**Task description:** Below are records to print word for word; include none of their pictures.

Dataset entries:
- Opening Delimiter -
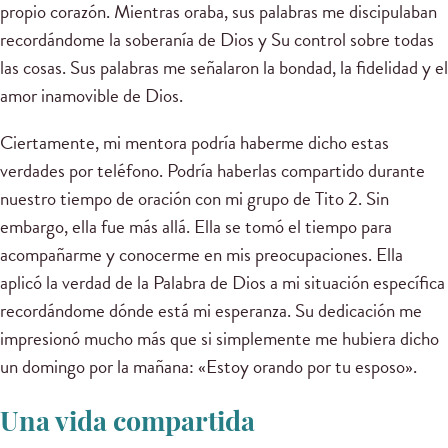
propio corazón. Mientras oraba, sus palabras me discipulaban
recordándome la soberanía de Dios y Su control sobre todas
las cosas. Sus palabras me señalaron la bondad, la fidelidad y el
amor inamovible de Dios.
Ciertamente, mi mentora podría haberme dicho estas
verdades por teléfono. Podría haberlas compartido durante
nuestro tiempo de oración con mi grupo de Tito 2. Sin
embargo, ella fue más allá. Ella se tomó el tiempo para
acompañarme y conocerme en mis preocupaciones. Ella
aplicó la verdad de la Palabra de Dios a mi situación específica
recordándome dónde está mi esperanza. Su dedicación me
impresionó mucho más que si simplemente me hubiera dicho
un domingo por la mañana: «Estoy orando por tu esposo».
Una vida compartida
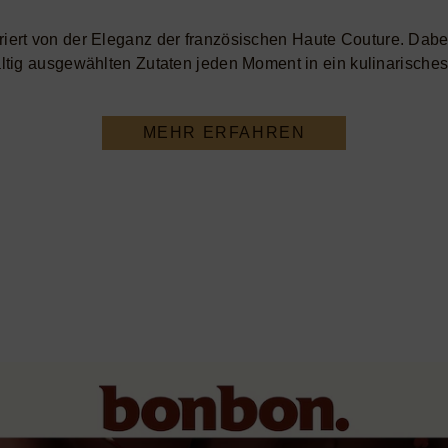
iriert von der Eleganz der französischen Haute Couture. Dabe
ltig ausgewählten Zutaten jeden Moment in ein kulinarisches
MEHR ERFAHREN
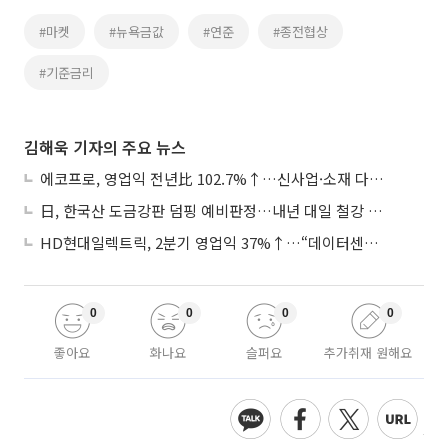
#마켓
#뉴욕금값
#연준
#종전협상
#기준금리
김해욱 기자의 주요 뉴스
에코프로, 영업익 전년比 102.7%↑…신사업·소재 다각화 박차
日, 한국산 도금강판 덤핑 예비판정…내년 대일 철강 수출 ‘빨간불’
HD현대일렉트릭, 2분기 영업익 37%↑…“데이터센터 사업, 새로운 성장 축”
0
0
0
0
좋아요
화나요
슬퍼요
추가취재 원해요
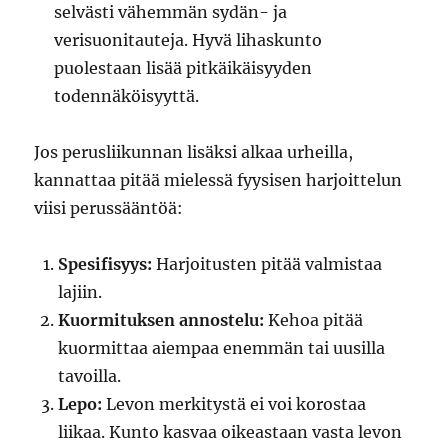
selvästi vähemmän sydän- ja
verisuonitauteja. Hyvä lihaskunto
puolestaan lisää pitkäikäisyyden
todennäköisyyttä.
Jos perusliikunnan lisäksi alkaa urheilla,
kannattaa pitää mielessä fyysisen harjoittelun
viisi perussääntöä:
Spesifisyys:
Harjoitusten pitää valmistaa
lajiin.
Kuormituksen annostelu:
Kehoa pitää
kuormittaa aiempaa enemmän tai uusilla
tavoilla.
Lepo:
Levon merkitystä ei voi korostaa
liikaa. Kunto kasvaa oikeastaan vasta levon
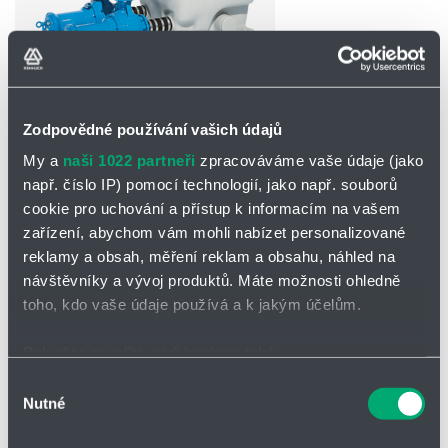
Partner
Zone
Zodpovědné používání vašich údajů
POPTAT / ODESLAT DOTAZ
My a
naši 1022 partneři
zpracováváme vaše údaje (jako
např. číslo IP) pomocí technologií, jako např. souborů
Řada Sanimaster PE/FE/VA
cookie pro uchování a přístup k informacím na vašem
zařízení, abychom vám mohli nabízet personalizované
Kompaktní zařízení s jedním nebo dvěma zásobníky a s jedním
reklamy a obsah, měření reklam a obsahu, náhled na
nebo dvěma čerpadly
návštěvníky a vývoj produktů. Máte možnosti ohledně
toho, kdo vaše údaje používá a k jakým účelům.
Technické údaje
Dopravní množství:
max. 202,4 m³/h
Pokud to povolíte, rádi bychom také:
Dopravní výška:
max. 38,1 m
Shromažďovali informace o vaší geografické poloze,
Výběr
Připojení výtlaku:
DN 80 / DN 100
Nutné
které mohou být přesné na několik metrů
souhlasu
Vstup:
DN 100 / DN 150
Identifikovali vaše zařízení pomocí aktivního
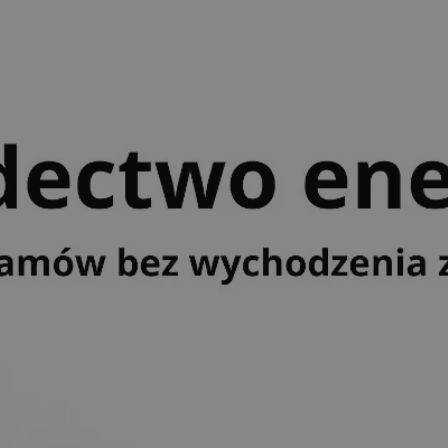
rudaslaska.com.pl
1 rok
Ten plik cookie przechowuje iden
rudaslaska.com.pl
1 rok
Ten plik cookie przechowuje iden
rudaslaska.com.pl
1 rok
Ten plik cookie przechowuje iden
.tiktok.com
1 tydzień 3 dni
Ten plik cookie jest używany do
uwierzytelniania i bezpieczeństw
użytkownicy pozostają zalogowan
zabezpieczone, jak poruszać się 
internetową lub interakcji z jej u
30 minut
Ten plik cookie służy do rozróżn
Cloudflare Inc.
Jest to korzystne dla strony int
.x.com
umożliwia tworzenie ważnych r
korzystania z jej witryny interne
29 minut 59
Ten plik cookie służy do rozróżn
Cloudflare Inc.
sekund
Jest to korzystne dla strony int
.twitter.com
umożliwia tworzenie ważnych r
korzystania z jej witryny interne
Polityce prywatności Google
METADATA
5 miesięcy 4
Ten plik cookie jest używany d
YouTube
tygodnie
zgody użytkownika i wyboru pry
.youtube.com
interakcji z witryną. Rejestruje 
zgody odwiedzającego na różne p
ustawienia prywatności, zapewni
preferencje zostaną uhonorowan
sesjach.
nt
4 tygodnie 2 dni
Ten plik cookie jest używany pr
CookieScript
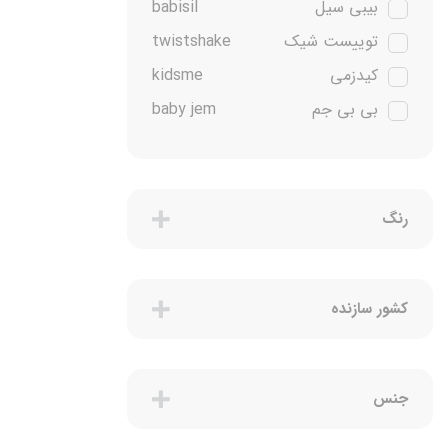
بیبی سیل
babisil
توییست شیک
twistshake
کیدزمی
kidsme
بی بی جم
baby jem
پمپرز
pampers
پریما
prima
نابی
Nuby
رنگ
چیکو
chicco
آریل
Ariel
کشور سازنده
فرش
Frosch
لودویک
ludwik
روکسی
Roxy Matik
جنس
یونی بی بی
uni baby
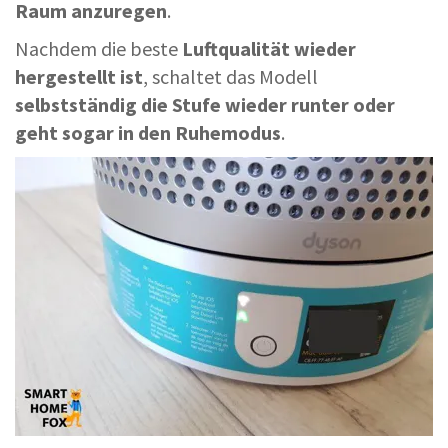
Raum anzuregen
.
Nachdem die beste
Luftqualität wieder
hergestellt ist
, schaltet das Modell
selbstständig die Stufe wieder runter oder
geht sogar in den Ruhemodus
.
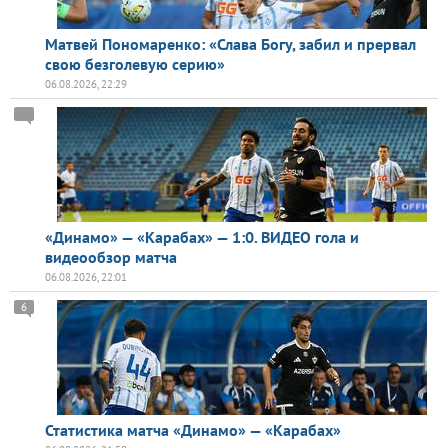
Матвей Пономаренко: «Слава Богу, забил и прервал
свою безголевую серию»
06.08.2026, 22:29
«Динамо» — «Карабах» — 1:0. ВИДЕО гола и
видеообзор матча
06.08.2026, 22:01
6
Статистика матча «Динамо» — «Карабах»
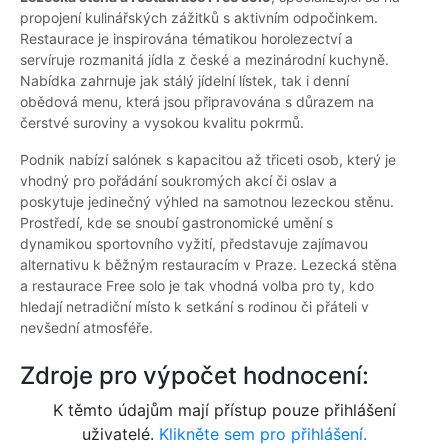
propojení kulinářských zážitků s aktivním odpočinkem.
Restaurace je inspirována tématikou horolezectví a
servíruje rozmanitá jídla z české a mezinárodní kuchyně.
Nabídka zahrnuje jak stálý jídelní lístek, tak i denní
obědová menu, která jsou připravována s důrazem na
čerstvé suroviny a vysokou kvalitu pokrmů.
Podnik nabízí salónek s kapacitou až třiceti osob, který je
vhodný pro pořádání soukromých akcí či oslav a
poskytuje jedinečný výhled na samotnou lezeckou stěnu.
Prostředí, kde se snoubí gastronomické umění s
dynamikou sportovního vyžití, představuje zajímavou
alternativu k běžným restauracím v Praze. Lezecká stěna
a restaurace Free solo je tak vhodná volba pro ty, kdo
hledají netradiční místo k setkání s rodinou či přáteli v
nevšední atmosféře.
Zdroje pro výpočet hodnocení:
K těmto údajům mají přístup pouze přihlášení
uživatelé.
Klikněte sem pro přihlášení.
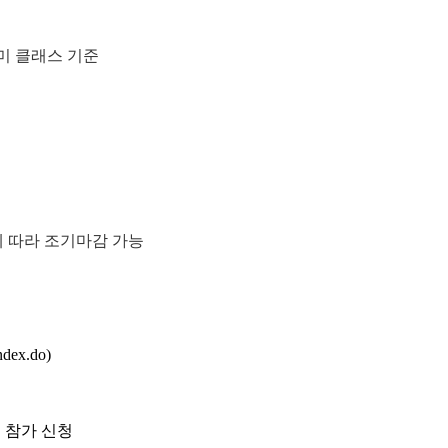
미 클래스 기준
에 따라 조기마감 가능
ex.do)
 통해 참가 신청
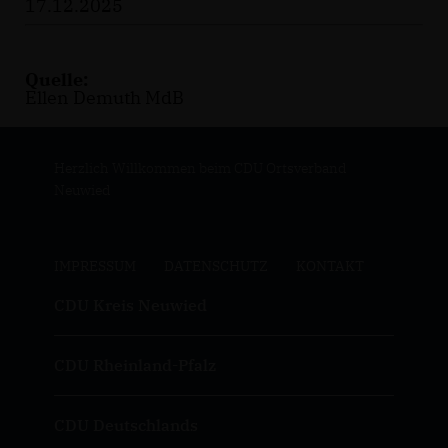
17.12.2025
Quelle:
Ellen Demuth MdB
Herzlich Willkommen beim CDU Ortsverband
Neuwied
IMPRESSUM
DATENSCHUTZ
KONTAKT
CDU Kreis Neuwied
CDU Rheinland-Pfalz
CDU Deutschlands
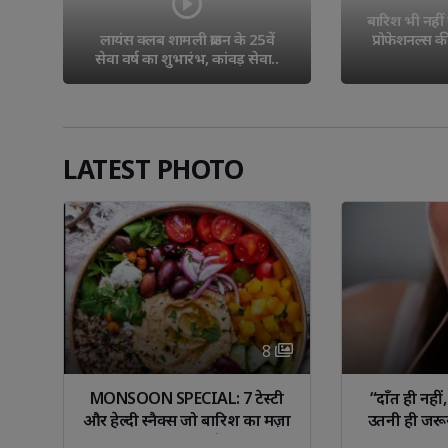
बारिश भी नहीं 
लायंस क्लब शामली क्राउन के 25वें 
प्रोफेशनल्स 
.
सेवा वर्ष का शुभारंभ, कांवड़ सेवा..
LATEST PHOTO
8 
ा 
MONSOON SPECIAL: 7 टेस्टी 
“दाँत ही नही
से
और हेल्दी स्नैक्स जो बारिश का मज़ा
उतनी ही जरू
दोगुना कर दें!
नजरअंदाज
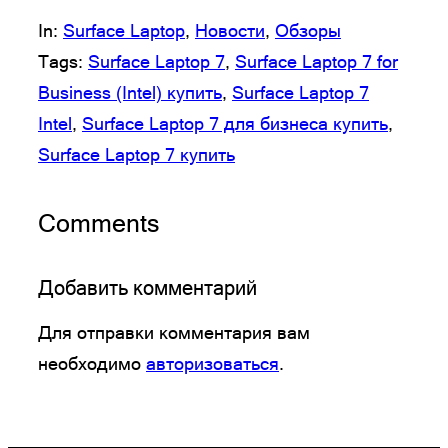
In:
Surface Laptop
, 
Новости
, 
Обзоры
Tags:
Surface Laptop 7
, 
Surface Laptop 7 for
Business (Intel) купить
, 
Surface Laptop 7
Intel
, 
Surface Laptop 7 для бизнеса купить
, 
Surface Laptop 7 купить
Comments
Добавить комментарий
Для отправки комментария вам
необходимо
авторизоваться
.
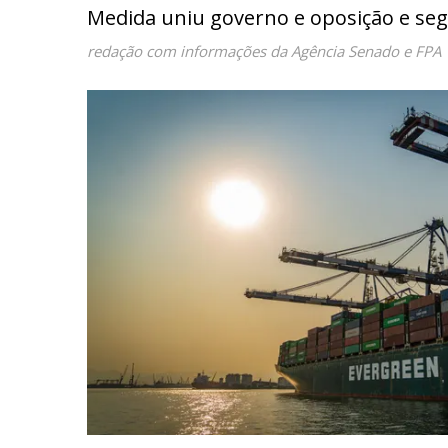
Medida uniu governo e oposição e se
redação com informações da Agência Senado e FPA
- Closing Delimiter -
**Solution to the problem:**
propio corazón. Mientras oraba, sus palabras me discipulaban
recordándome la soberanía de Dios y Su control sobre todas
las cosas. Sus palabras me señalaron la bondad, la fidelidad y el
amor inamovible de Dios.
Ciertamente, mi mentora podría haberme dicho estas
verdades por teléfono. Podría haberlas compartido durante
nuestro tiempo de oración con mi grupo de Tito 2. Sin
embargo, ella fue más allá. Ella se tomó el tiempo para
acompañarme y conocerme en mis preocupaciones. Ella
aplicó la verdad de la Palabra de Dios a mi situación específica
recordándome dónde está mi esperanza. Su dedicación me
impresionó mucho más que si simplemente me hubiera dicho
un domingo por la mañana: «Estoy orando por tu esposo».
Una vida compartida
iriert von der Eleganz der französischen Haute Couture. Dabe
ltig ausgewählten Zutaten jeden Moment in ein kulinarisches
MEHR ERFAHREN
#마켓
#뉴욕금값
#연준
#종전협상
#기준금리
김해욱 기자의 주요 뉴스
에코프로, 영업익 전년比 102.7%↑…신사업·소재 다각화 박차
日, 한국산 도금강판 덤핑 예비판정…내년 대일 철강 수출 ‘빨간불’
HD현대일렉트릭, 2분기 영업익 37%↑…“데이터센터 사업, 새로운 성장 축”
0
0
0
0
좋아요
화나요
슬퍼요
추가취재 원해요
selvästi vähemmän sydän- ja
verisuonitauteja. Hyvä lihaskunto
puolestaan lisää pitkäikäisyyden
todennäköisyyttä.
Jos perusliikunnan lisäksi alkaa urheilla,
kannattaa pitää mielessä fyysisen harjoittelun
viisi perussääntöä:
Spesifisyys:
Harjoitusten pitää valmistaa
lajiin.
Kuormituksen annostelu:
Kehoa pitää
kuormittaa aiempaa enemmän tai uusilla
tavoilla.
Lepo:
Levon merkitystä ei voi korostaa
liikaa. Kunto kasvaa oikeastaan vasta levon
Partner
Zone
Zodpovědné používání vašich údajů
POPTAT / ODESLAT DOTAZ
My a
naši 1022 partneři
zpracováváme vaše údaje (jako
např. číslo IP) pomocí technologií, jako např. souborů
Řada Sanimaster PE/FE/VA
cookie pro uchování a přístup k informacím na vašem
zařízení, abychom vám mohli nabízet personalizované
Kompaktní zařízení s jedním nebo dvěma zásobníky a s jedním
reklamy a obsah, měření reklam a obsahu, náhled na
nebo dvěma čerpadly
návštěvníky a vývoj produktů. Máte možnosti ohledně
toho, kdo vaše údaje používá a k jakým účelům.
Technické údaje
Dopravní množství:
max. 202,4 m³/h
Pokud to povolíte, rádi bychom také:
Dopravní výška:
max. 38,1 m
Shromažďovali informace o vaší geografické poloze,
Výběr
Připojení výtlaku:
DN 80 / DN 100
Nutné
které mohou být přesné na několik metrů
souhlasu
Vstup:
DN 100 / DN 150
Identifikovali vaše zařízení pomocí aktivního
rudaslaska.com.pl
1 rok
Ten plik cookie przechowuje iden
rudaslaska.com.pl
1 rok
Ten plik cookie przechowuje iden
rudaslaska.com.pl
1 rok
Ten plik cookie przechowuje iden
.tiktok.com
1 tydzień 3 dni
Ten plik cookie jest używany do
uwierzytelniania i bezpieczeństw
użytkownicy pozostają zalogowan
zabezpieczone, jak poruszać się 
internetową lub interakcji z jej u
30 minut
Ten plik cookie służy do rozróżn
Cloudflare Inc.
Jest to korzystne dla strony int
.x.com
umożliwia tworzenie ważnych r
korzystania z jej witryny interne
29 minut 59
Ten plik cookie służy do rozróżn
Cloudflare Inc.
sekund
Jest to korzystne dla strony int
.twitter.com
umożliwia tworzenie ważnych r
korzystania z jej witryny interne
Polityce prywatności Google
METADATA
5 miesięcy 4
Ten plik cookie jest używany d
YouTube
tygodnie
zgody użytkownika i wyboru pry
.youtube.com
interakcji z witryną. Rejestruje 
zgody odwiedzającego na różne p
ustawienia prywatności, zapewni
preferencje zostaną uhonorowan
sesjach.
nt
4 tygodnie 2 dni
Ten plik cookie jest używany pr
CookieScript
بیبی سیل
babisil
توییست شیک
twistshake
کیدزمی
kidsme
بی بی جم
baby jem
پمپرز
pampers
پریما
prima
نابی
Nuby
رنگ
چیکو
chicco
آریل
Ariel
کشور سازنده
فرش
Frosch
لودویک
ludwik
روکسی
Roxy Matik
جنس
یونی بی بی
uni baby
Raum anzuregen
.
Nachdem die beste
Luftqualität wieder
hergestellt ist
, schaltet das Modell
selbstständig die Stufe wieder runter oder
geht sogar in den Ruhemodus
.
Матвей Пономаренко: «Слава Богу, забил и прервал
свою безголевую серию»
06.08.2026, 22:29
«Динамо» — «Карабах» — 1:0. ВИДЕО гола и
видеообзор матча
06.08.2026, 22:01
6
Статистика матча «Динамо» — «Карабах»
propojení kulinářských zážitků s aktivním odpočinkem.
Restaurace je inspirována tématikou horolezectví a
servíruje rozmanitá jídla z české a mezinárodní kuchyně.
Nabídka zahrnuje jak stálý jídelní lístek, tak i denní
obědová menu, která jsou připravována s důrazem na
čerstvé suroviny a vysokou kvalitu pokrmů.
Podnik nabízí salónek s kapacitou až třiceti osob, který je
vhodný pro pořádání soukromých akcí či oslav a
poskytuje jedinečný výhled na samotnou lezeckou stěnu.
Prostředí, kde se snoubí gastronomické umění s
dynamikou sportovního vyžití, představuje zajímavou
alternativu k běžným restauracím v Praze. Lezecká stěna
a restaurace Free solo je tak vhodná volba pro ty, kdo
hledají netradiční místo k setkání s rodinou či přáteli v
nevšední atmosféře.
Zdroje pro výpočet hodnocení:
K těmto údajům mají přístup pouze přihlášení
uživatelé.
Klikněte sem pro přihlášení.
미 클래스 기준
에 따라 조기마감 가능
ex.do)
 통해 참가 신청
17.12.2025
Quelle:
Ellen Demuth MdB
Herzlich Willkommen beim CDU Ortsverband
Neuwied
IMPRESSUM
DATENSCHUTZ
KONTAKT
CDU Kreis Neuwied
CDU Rheinland-Pfalz
CDU Deutschlands
बारिश भी नहीं 
लायंस क्लब शामली क्राउन के 25वें 
प्रोफेशनल्स 
.
सेवा वर्ष का शुभारंभ, कांवड़ सेवा..
LATEST PHOTO
8 
ा 
MONSOON SPECIAL: 7 टेस्टी 
“दाँत ही नही
से
और हेल्दी स्नैक्स जो बारिश का मज़ा
उतनी ही जरू
दोगुना कर दें!
नजरअंदाज
In:
Surface Laptop
, 
Новости
, 
Обзоры
Tags:
Surface Laptop 7
, 
Surface Laptop 7 for
Business (Intel) купить
, 
Surface Laptop 7
Intel
, 
Surface Laptop 7 для бизнеса купить
, 
Surface Laptop 7 купить
Comments
Добавить комментарий
Для отправки комментария вам
необходимо
авторизоваться
.
Medida uniu governo e oposição e se
redação com informações da Agência Senado e FPA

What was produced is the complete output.